Et d'ailleurs, l'humiliation a aussi une fonction rédemptrice. Chaque femme le sait parce que cela est assez fréquent : après avoir été humiliée, on se sent étrangement calme, apaisée. S'exposer à l'humiliation, c'est aussi s'en libérer. Je sais que je vais faire hurler les féministes mais avoir parfois été maltraitée par des crapules, des voyous, des "types pas nets", m'a aussi rendue plus forte.
Le jeu terrible de l'humiliation aurait donc aussi une vertu pédagogique.
En fait, on ne peut pas imaginer une société sans humiliation parce que celle-ci fait partie du processus de civilisation. Elle est presque un rite de passage pour que nous nous débarrassions de notre "hubris", de notre orgueil.
La honte, l'humiliation, c'est en fait "un four par lequel passe l'âme humaine pour en ressortir polie, vernissée et durcie".
Images de Félix Labisse (1905-1982), peintre surréaliste. Il tombe progressivement dans l'oubli, c'est peut-être dommage.
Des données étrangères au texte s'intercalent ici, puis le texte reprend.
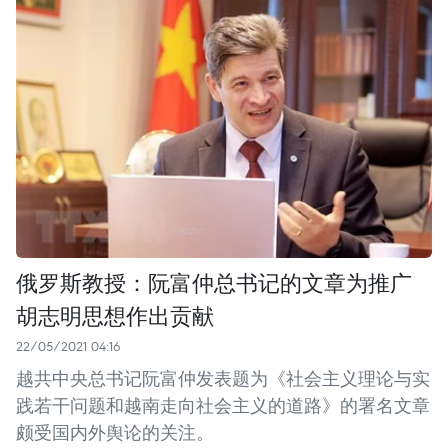
俄罗斯教授：阮富仲总书记的文章为推广
胡志明思想作出贡献
22/05/2021 04:16
越共中央总书记阮富仲发表题为《社会主义理论与实
践若干问题和越南走向社会主义的道路》的署名文章
颇受国内外舆论的关注。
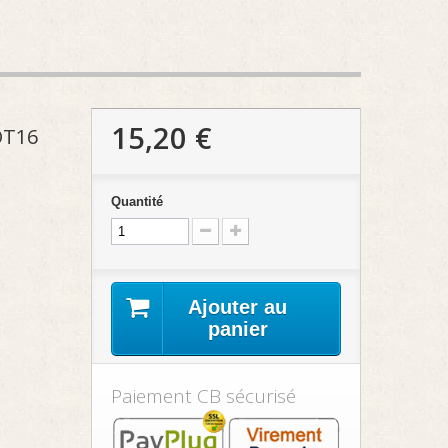
15,20 €
OT16
Quantité
Ajouter au
panier
Paiement CB sécurisé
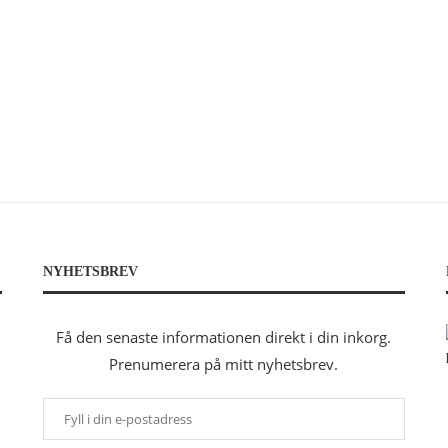
NYHETSBREV
Få den senaste informationen direkt i din inkorg.
Prenumerera på mitt nyhetsbrev.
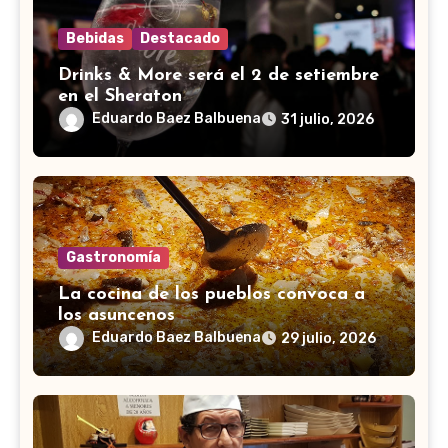
Bebidas
Destacado
Drinks & More será el 2 de setiembre
en el Sheraton
Eduardo Baez Balbuena
31 julio, 2026
Gastronomía
La cocina de los pueblos convoca a
los asuncenos
Eduardo Baez Balbuena
29 julio, 2026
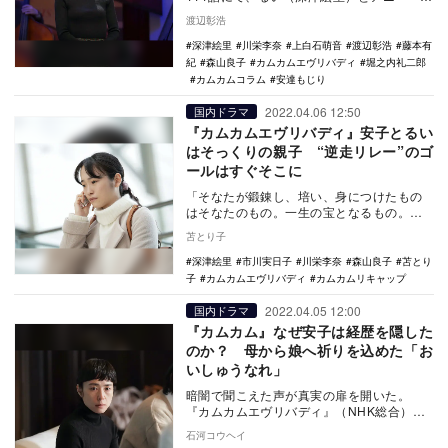
ラカワ改め安子（森山良子）が再会。2人の
渡辺彰浩
間にあ…
深津絵里
川栄李奈
上白石萌音
渡辺彰浩
藤本有
紀
森山良子
カムカムエヴリバディ
堀之内礼二郎
カムカムコラム
安達もじり
2022.04.06 12:50
国内ドラマ
『カムカムエヴリバディ』安子とるい
はそっくりの親子 “逆走リレー”のゴ
ールはすぐそこに
「そなたが鍛錬し、培い、身につけたもの
はそなたのもの。一生の宝となるもの。さ
れど……」 アメリカでアクション監督と
苫とり子
して成功を…
深津絵里
市川実日子
川栄李奈
森山良子
苫とり
子
カムカムエヴリバディ
カムカムリキャップ
2022.04.05 12:00
国内ドラマ
『カムカム』なぜ安子は経歴を隠した
のか？ 母から娘へ祈りを込めた「お
いしゅうなれ」
暗闇で聞こえた声が真実の扉を開いた。
『カムカムエヴリバディ』（NHK総合）第
109話の冒頭は、再会を暗示するようなシー
石河コウヘイ
ンから始ま…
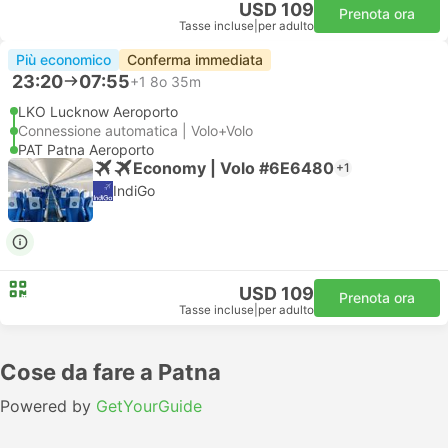
USD 109
Prenota ora
Tasse incluse
|
per adulto
Più economico
Conferma immediata
23:20
07:55
+1
8o 35m
LKO Lucknow Aeroporto
Connessione automatica | Volo+Volo
PAT Patna Aeroporto
Economy | Volo #6E6480
+1
IndiGo
USD 109
Prenota ora
Tasse incluse
|
per adulto
Cose da fare a Patna
Powered by
GetYourGuide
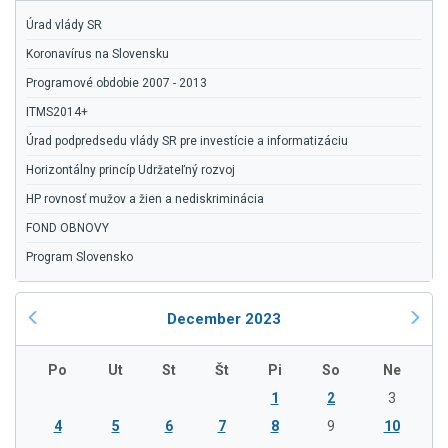
Úrad vlády SR
Koronavírus na Slovensku
Programové obdobie 2007 - 2013
ITMS2014+
Úrad podpredsedu vlády SR pre investície a informatizáciu
Horizontálny princíp Udržateľný rozvoj
HP rovnosť mužov a žien a nediskriminácia
FOND OBNOVY
Program Slovensko
December 2023
Po
Ut
St
Št
Pi
So
Ne
1
2
3
4
5
6
7
8
9
10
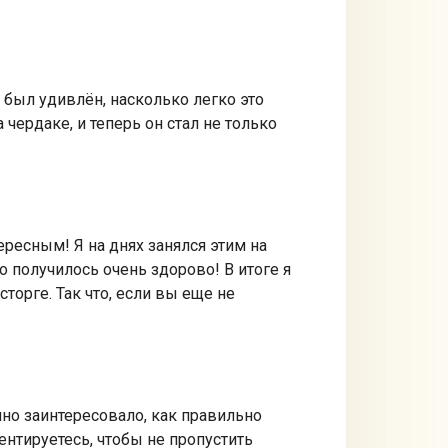
 был удивлён, насколько легко это
ердаке, и теперь он стал не только
ресным! Я на днях занялся этим на
 получилось очень здорово! В итоге я
торге. Так что, если вы еще не
нно заинтересовало, как правильно
иентируетесь, чтобы не пропустить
J'imagine que ce post ne plaira pas à tout le monde. J'entretiens peut-être une certaine complaisance pour le "glauque" mais mon intention première, c'est de proposer un autre point de vue.
Sur la question de l'humiliation, il y a un livre incontournable paru en 2012 :
- Wayne Koestenbaum: "Humiliation"
On peut aussi se référer aux thèses de Georges Bataille (1897-1962) selon lesquelles la culture, la civilisation, ont pour envers incontournable, telle la belle fleur qui prend ses racines dans le fumier, l'obscène, l'inavouable, la nuit animale, sur lesquels elles se construisent et qu'elles refoulent.